> READING TEXT
━━━

Called to Community: Beckoned by the Trinity

Before the beginning is the Trinitarian life of community of the eternal Persons of God.  The life of the Trinity is an infinite explosion of giving and receiving love.   The spiration of the Spirit is the expression of the Father and Son’s profound love for each other.  Each Person of the Trinity pours forth love toward the Others and dances in the love of the Others. Each lives and dwells in the Others and, by sharing life, the Three constitute a community characterized by unity in diversity.  The interrelationship of the Persons of the Trinity is so complete that the Three are one God, that is, three loves in the same love.

The Trinity lives from, with, through, and for each Other.   From all eternity, this community of shared life has existed in a dynamic, mutually interdependent, and reciprocal relationship of self-giving love.  Historically, the eternal Three expressed the dynamus of their love in the outward movements of Creation, Incarnation/Redemption, Pentecost, and continue to do so in the ongoing life of the earth community and, in a special way, the Christian community.

━━━

> EXERCISE REQUIREMENTS
A – Translate this sentence from the passage on the Trinity into Spanish: "The life of the Trinity is an infinite explosion of giving and receiving love."
B – Reproduce the passage on the Trinity word for word, starting with "Before the beginning" and going on through "the same love.".

Page-level text extractions
━━━

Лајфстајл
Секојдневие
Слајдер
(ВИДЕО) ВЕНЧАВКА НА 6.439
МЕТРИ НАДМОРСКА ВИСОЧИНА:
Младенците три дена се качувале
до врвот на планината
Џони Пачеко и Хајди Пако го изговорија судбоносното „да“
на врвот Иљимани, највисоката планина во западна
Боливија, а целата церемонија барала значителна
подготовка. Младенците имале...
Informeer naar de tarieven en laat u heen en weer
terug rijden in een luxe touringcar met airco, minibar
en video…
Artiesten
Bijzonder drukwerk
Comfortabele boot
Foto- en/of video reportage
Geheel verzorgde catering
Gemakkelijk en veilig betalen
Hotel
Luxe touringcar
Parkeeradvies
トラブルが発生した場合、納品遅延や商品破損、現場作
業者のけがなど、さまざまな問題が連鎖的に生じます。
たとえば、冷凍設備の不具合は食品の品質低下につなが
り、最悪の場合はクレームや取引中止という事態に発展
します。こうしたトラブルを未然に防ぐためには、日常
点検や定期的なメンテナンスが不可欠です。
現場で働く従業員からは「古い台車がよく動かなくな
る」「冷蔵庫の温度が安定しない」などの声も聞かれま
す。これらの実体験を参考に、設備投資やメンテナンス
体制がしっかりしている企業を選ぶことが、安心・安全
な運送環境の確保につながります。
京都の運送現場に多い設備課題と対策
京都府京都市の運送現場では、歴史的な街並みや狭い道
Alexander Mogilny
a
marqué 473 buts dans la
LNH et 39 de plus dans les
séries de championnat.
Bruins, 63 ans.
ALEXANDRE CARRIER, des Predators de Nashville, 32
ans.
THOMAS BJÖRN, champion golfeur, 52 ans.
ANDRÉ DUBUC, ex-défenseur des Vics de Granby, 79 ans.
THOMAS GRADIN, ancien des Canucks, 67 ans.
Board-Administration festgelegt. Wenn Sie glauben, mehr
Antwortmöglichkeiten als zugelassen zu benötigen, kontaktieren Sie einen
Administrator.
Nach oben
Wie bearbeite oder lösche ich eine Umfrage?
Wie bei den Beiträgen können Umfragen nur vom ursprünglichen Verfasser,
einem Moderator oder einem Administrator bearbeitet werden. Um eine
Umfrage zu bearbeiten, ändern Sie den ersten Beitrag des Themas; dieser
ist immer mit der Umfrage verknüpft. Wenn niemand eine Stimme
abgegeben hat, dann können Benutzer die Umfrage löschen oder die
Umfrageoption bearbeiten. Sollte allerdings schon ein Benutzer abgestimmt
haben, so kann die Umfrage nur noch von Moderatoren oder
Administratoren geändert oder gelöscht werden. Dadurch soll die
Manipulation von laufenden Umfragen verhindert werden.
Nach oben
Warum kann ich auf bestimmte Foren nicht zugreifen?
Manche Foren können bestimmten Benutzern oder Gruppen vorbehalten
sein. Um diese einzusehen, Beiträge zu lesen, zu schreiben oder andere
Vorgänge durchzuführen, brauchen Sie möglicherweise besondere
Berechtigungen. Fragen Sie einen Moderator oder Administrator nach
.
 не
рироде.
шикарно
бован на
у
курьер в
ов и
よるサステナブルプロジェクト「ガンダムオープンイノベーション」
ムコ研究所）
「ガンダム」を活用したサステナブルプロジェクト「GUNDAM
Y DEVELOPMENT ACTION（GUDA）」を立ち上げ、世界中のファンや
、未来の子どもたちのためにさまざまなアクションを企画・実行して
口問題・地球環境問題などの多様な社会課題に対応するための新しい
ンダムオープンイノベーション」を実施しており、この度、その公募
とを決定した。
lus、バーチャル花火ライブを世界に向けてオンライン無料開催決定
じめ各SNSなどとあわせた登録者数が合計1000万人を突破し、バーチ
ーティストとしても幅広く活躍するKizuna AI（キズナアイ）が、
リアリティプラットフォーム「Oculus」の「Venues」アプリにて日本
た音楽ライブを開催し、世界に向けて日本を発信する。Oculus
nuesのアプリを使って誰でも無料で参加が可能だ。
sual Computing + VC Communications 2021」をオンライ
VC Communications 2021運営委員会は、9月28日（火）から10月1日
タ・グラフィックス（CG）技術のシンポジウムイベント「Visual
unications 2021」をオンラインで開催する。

━━━

> OUTPUTS FOR THE TASKS
A – La vida de la Trinidad es una explosión infinita de amor que se da y se recibe.

B –
Before the beginning is the Trinitarian life of community of the eternal Persons of God.  The life of the Trinity is an infinite explosion of giving and receiving love.   The spiration of the Spirit is the expression of the Father and Son’s profound love for each other.  Each Person of the Trinity pours forth love toward the Others and dances in the love of the Others. Each lives and dwells in the Others and, by sharing life, the Three constitute a community characterized by unity in diversity.  The interrelationship of the Persons of the Trinity is so complete that the Three are one God, that is, three loves in the same love.